Audace et singularité comme bouclier anti-crise

La success story semble gravée dans le plus beau marbre... jusqu’à l’arrivée de la Covid. « Nous avons beaucoup souffert, témoigne Carine Jannin, nos principaux clients faisaient partie des commerces dits “non essentiels” et étaient donc fermés. Chez les magasins d’objets, seuls ceux qui avaient une zone de chalandise assez large ou une casquette supplémentaire de décorateur ont pu s’en sortir. Sur l’export, à la Covid s’est ajouté le Brexit qui a compliqué énormément nos ventes en Grande-Bretagne, puis la guerre en Ukraine qui a mis fin à notre travail avec la Russie. Enfin, nous avons été surpris, en 2022, par la deuxième vague de la Covid en Chine, un de nos plus gros marchés. Nous avons perdu 10 % du chiffre d’affaires pendant huit mois. On commence seulement à reconstruire... ». Face à cette crise inédite et à un marché du design qui depuis est à la peine et en pleine mutation (nouvelles habitudes d’achat, aménagement intérieur qui se professionnalise avec l’arrivée d’architectes d’intérieurs biberonnés aux mêmes écoles de design...), Ibride s’est accrochée et s’est totalement réinventée.

**Travail demandé:** Restituez mot pour mot l'intégralité de l'extrait du document ci-dessus, titre compris.

**Données à examiner:**

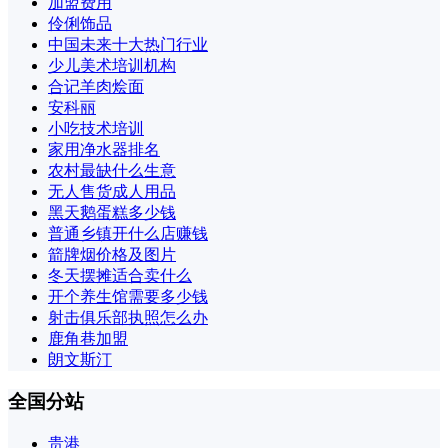
加盟费用
伶俐饰品
中国未来十大热门行业
少儿美术培训机构
合记羊肉烩面
安科丽
小吃技术培训
家用净水器排名
农村最缺什么生意
无人售货成人用品
黑天鹅蛋糕多少钱
普通乡镇开什么店赚钱
箭牌烟价格及图片
冬天摆摊适合卖什么
开个养生馆需要多少钱
射击俱乐部执照怎么办
鹿角巷加盟
朗文斯汀
全国分站
贵港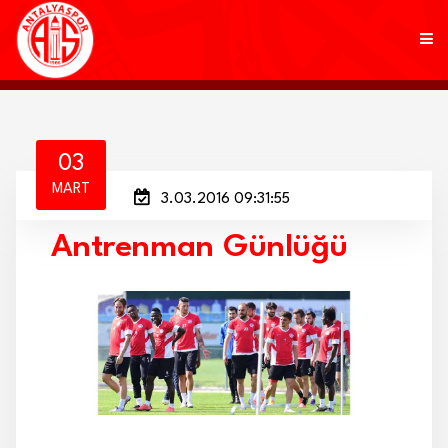
KULÜP
03
MART
3.03.2016 09:31:55
FUTBOL
Antrenman Günlüğü
AKADEMİ
MARKALAR
TARAFTAR
BRANŞLAR
HABERLER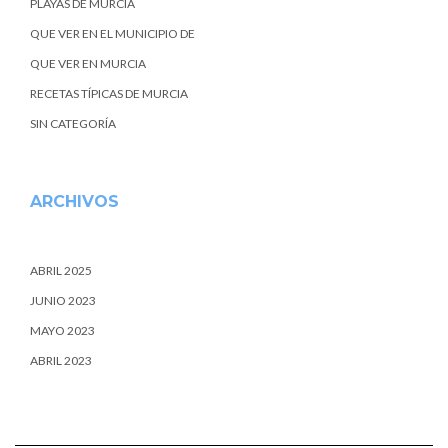
PLAYAS DE MURCIA
QUE VER EN EL MUNICIPIO DE
QUE VER EN MURCIA
RECETAS TÍPICAS DE MURCIA
SIN CATEGORÍA
ARCHIVOS
ABRIL 2025
JUNIO 2023
MAYO 2023
ABRIL 2023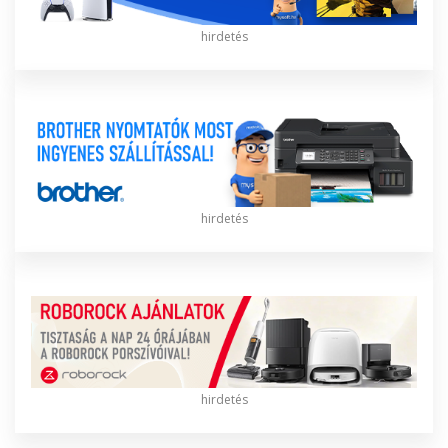
hirdetés
hirdetés
hirdetés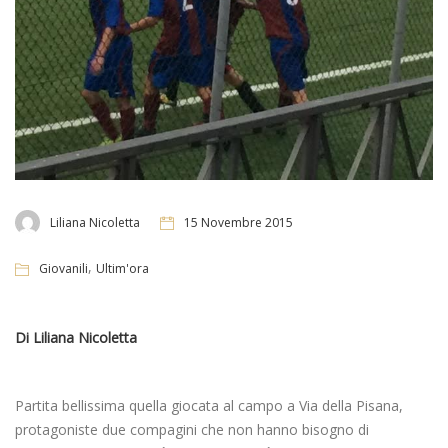
Liliana Nicoletta
15 Novembre 2015
,
Giovanili
Ultim'ora
Di Liliana Nicoletta
Partita bellissima quella giocata al campo a Via della Pisana,
protagoniste due compagini che non hanno bisogno di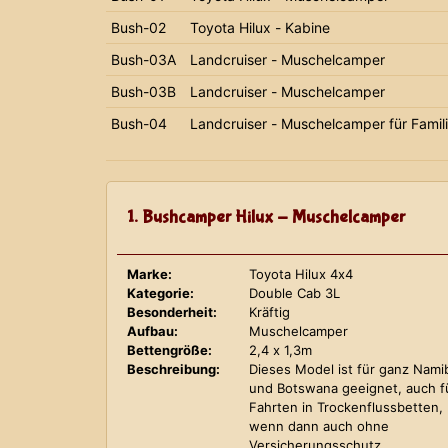
Bush-02
Toyota Hilux - Kabine
Bush-03A
Landcruiser - Muschelcamper
Bush-03B
Landcruiser - Muschelcamper
Bush-04
Landcruiser - Muschelcamper für Famil
1. Bushcamper Hilux - Muschelcamper
Marke:
Toyota Hilux 4x4
Kategorie:
Double Cab 3L
Besonderheit:
Kräftig
Aufbau:
Muschelcamper
Bettengröße:
2,4 x 1,3m
Beschreibung:
Dieses Model ist für ganz Nami
und Botswana geeignet, auch f
Fahrten in Trockenflussbetten,
wenn dann auch ohne
Versicherungsschutz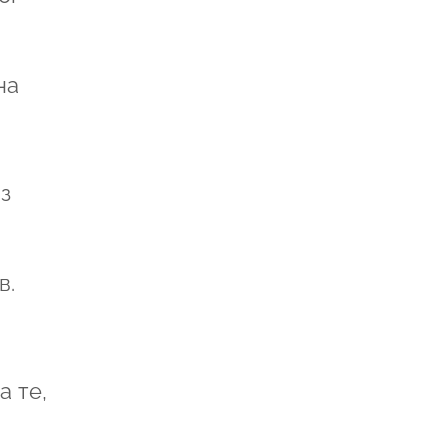
на
з
в.
а те,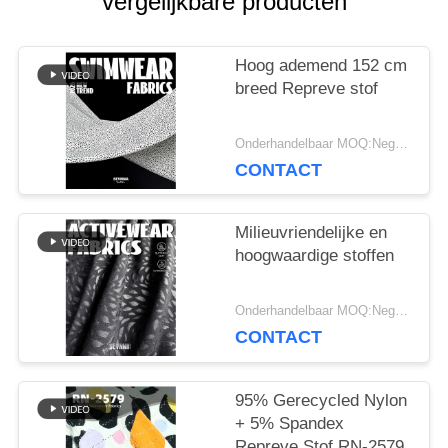
vergelijkbare producten
PRIVACY
Hoog ademend 152 cm
breed Repreve stof
POLICY
Onderhandelbaar MOQ:Negotiable
CONTACT
Milieuvriendelijke en
hoogwaardige stoffen
Onderhandelbaar MOQ:Negotiable
CONTACT
95% Gerecycled Nylon
+ 5% Spandex
Repreve Stof RN-2579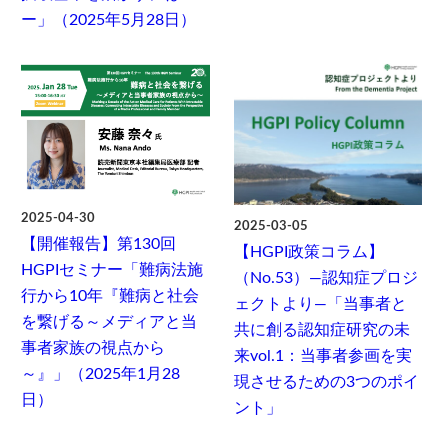
ー」（2025年5月28日）
2025-04-30
2025-03-05
【開催報告】第130回
【HGPI政策コラム】
HGPIセミナー「難病法施
（No.53）―認知症プロジ
行から10年『難病と社会
ェクトより―「当事者と
を繋げる～メディアと当
共に創る認知症研究の未
事者家族の視点から
来vol.1：当事者参画を実
～』」（2025年1月28
現させるための3つのポイ
日）
ント」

**Réponse:**
Audace et singularité comme bouclier anti-crise

La success story semble gravée dans le plus beau marbre... jusqu’à l’arrivée de la Covid. « Nous avons beaucoup souffert, témoigne Carine Jannin, nos principaux clients faisaient partie des commerces dits “non essentiels” et étaient donc fermés. Chez les magasins d’objets, seuls ceux qui avaient une zone de chalandise assez large ou une casquette supplémentaire de décorateur ont pu s’en sortir. Sur l’export, à la Covid s’est ajouté le Brexit qui a compliqué énormément nos ventes en Grande-Bretagne, puis la guerre en Ukraine qui a mis fin à notre travail avec la Russie. Enfin, nous avons été surpris, en 2022, par la deuxième vague de la Covid en Chine, un de nos plus gros marchés. Nous avons perdu 10 % du chiffre d’affaires pendant huit mois. On commence seulement à reconstruire... ». Face à cette crise inédite et à un marché du design qui depuis est à la peine et en pleine mutation (nouvelles habitudes d’achat, aménagement intérieur qui se professionnalise avec l’arrivée d’architectes d’intérieurs biberonnés aux mêmes écoles de design...), Ibride s’est accrochée et s’est totalement réinventée.